Since the animated show aired on Nickelodeon, on August 28, 2017, an ever-expanding series of graphic novels/comic books have been released once or twice a year. Unlike other popular shows and graphic novels (W.I.T.C.H., Avatar: The Last Airbender, Avatar: The Legend of Korra) none have any titles but is merely seen as the volume number. Volume 1 was released at that time, followed by Volume 2 was on May 21, 2019, and Volume 3 in late 2019, with each depicting original adventures that never occurred in the animated series. Then, in October 2017, Nelvana launched the "Piper Parkour" browser game and the free-to-play iOS and Android Mysticons: Secrets of Gemina mobile game. In December 2017, a second browser game, "Arkayna Attack" was launched, followed by "Em's Mayhem" in February 2018 and "Cover of Night" in March 2018. All five were developed by Relish Interactive. Later in 2017, Playmates Toys released a Mysticons toyline. The Topps Company published a trading card game concurrently. A Burger King kids meal promotion ran in the United States and Canada in February and March 2018.

Macmillan Publishers launched a Mysticons novel series on June 19, 2018, with the first two titles being the show adaptation Quest for the Codex and the original adventure tale The Secret of the Fifth Mysticon. The second set, the novelization Prophecy of Evil and the original story The Stolen Magic were released on August 28, 2018. A third original novel, titled The Diamond Curse was released on January 8, 2019. Alongside the text versions, Macmillan also released audiobooks of their original stories narrated by members of the show's voice cast.

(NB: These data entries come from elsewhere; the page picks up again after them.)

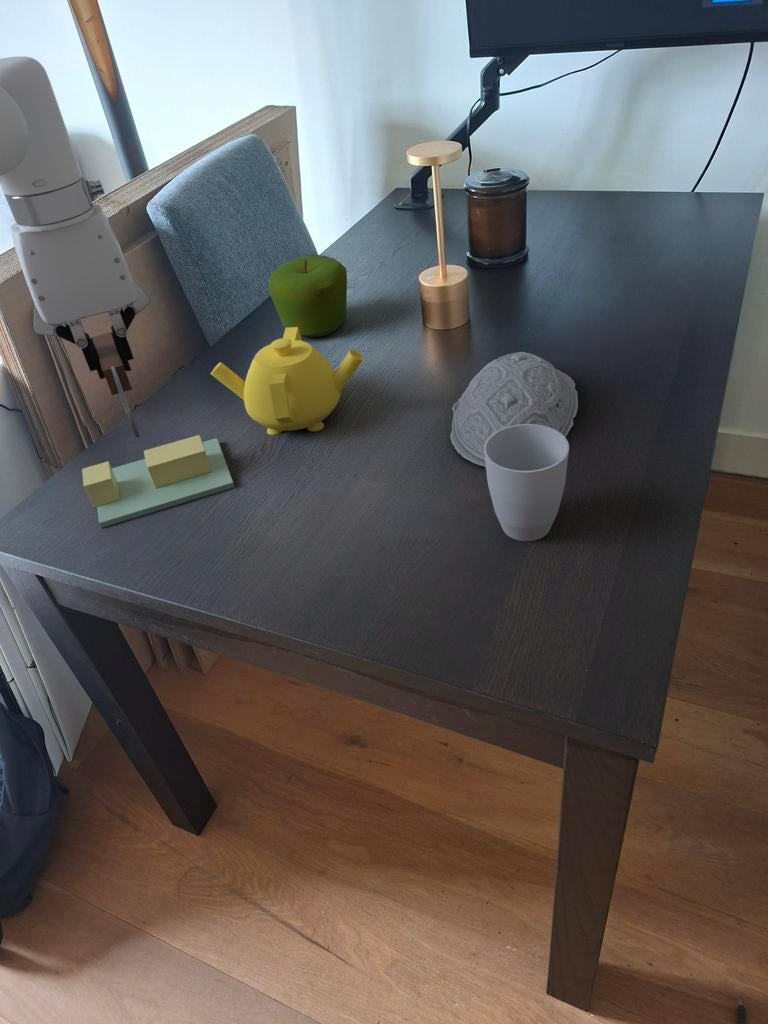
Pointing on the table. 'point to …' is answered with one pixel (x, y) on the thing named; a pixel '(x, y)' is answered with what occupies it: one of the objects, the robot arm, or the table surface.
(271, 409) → the teapot
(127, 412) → the knife
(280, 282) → the apple
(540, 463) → the cup
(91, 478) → the block
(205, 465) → the butter block
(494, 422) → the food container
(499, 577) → the table surface
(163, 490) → the butter dish
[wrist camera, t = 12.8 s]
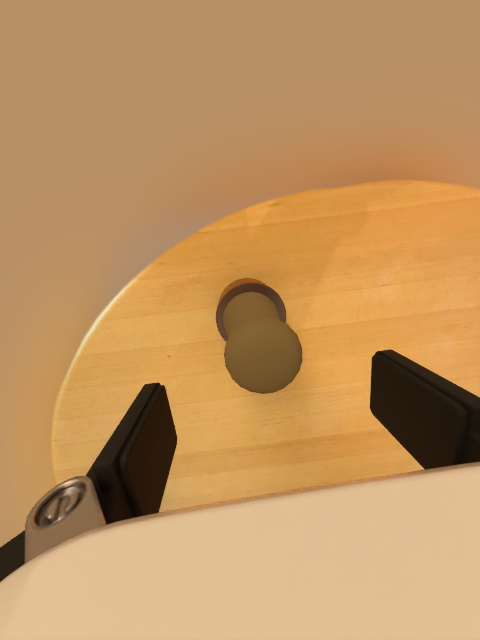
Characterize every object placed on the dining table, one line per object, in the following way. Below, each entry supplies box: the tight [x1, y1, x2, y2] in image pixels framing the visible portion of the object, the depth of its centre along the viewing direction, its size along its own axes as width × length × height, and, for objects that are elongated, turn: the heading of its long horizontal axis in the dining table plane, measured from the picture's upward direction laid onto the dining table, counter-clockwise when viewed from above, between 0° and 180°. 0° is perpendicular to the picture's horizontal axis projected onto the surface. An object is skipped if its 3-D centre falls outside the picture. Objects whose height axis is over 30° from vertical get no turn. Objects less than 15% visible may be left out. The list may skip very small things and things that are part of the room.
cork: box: [223, 292, 302, 394], centre depth 19 cm, size 6×6×11 cm
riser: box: [216, 278, 286, 342], centre depth 27 cm, size 8×8×6 cm
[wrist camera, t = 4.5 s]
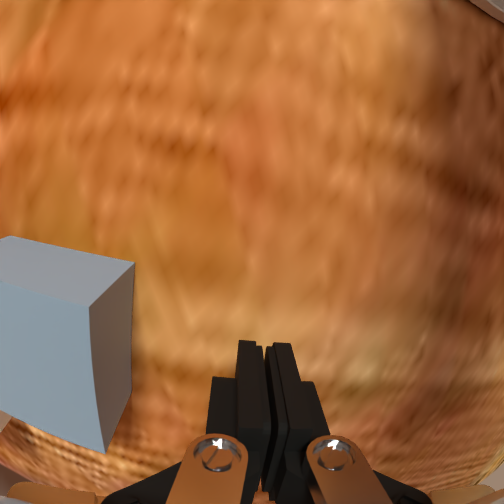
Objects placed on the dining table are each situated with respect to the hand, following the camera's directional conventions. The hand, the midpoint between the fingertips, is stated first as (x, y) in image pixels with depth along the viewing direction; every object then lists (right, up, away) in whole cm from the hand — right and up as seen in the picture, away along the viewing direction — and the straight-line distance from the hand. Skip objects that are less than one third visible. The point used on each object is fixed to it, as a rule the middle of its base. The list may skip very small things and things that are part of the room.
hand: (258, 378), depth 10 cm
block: (-8, +2, +1) cm, 8 cm away
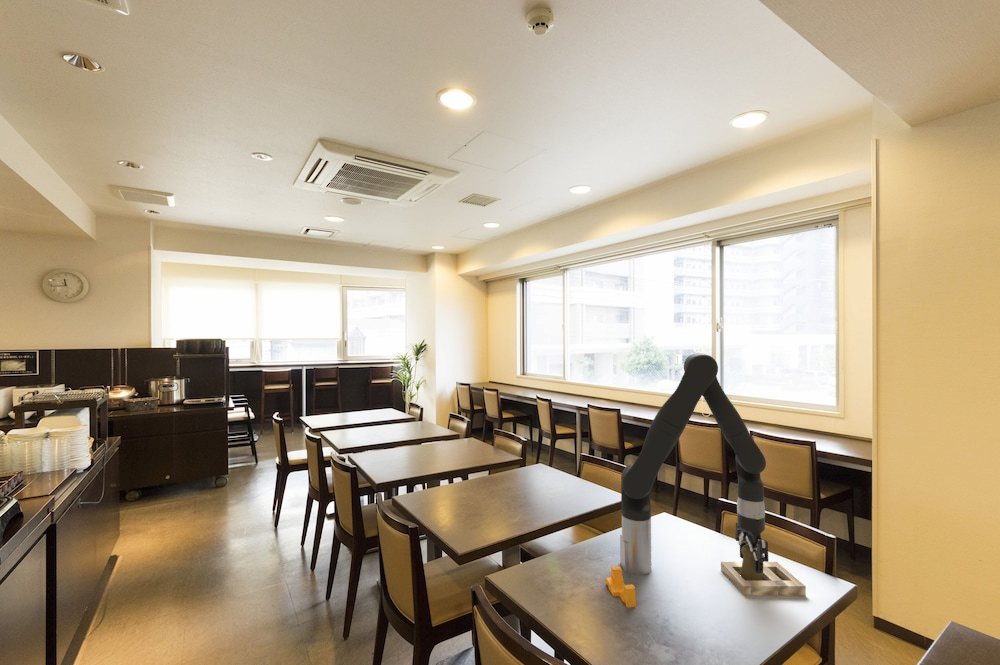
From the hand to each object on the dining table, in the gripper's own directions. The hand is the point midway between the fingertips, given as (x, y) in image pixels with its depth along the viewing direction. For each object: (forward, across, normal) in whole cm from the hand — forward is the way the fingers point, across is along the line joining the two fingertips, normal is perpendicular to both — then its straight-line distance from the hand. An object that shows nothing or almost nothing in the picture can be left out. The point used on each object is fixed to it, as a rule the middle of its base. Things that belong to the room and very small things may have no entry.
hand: (751, 565), depth 139 cm
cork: (+6, 0, 0) cm, 6 cm away
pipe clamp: (+6, +8, -42) cm, 44 cm away
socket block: (+6, 0, +3) cm, 6 cm away
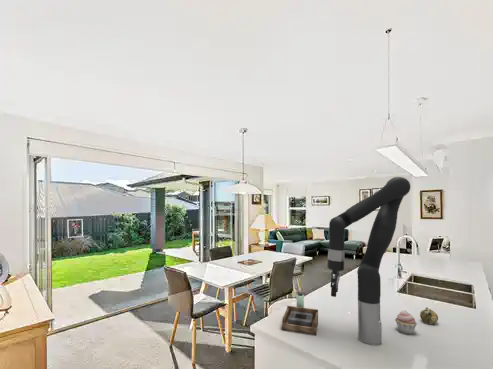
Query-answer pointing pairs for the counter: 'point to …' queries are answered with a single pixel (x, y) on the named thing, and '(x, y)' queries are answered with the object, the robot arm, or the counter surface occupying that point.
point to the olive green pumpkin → (429, 316)
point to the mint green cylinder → (300, 299)
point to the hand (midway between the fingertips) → (334, 294)
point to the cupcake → (405, 322)
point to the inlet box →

On August 15, 2018, Dark Horse Comics launched an ongoing series of graphic novels by Kate Leth and Megan Levens. Later, a miniseries of four chapter books, featuring one of the second generation of the four Mysticons as the central character was released. Emerald's tale is set sometime in the first season; whereas Arkayna and Zarya's are set in the second and final season, as both mention of them being long-lost fraternal twin sisters. Three books out four were released: The Secret of the Fifth Mysticon (featuring Emerald "Em", the second Mysticon Knight), The Stolen Magic (featuring Zarya, the second Mysticon Ranger), and The Diamond Curse (featuring Arkayna, the second Mysticon Dragon Mage).

==Reception==
Melissa Camacho of Common Sense Media praised the series as fun, but warned parents that there is "lots of fantasy violence" and some "dark images" which might "scare younger kids," but that it contains "magical creature companions," trainer, and dark forces that young fans of anime are drawn toward. She also stated that the series is not educational, but offers an "entertaining alternative to the many male-centered series" produced for those of this age group. In contrast, The Encyclopedia of Science Fiction contributor Steven Pearce gave a positive review, stating that the three story arcs of the series centers on a different villain, and stated that even though the series is set in a futuristic city, "noir tendencies of urban fantasy are avoided" with cultural influence of Earth still present, even as there are sci-fi elements. Pearce also pointed out that the show is "more action-orientated" than most shows which target young girls, stated that while the animation budget wasn't big, it was "used imaginatively" and says that while the story is fast-moving, it gains strength as it moved along, resulting in a "fun, exciting series."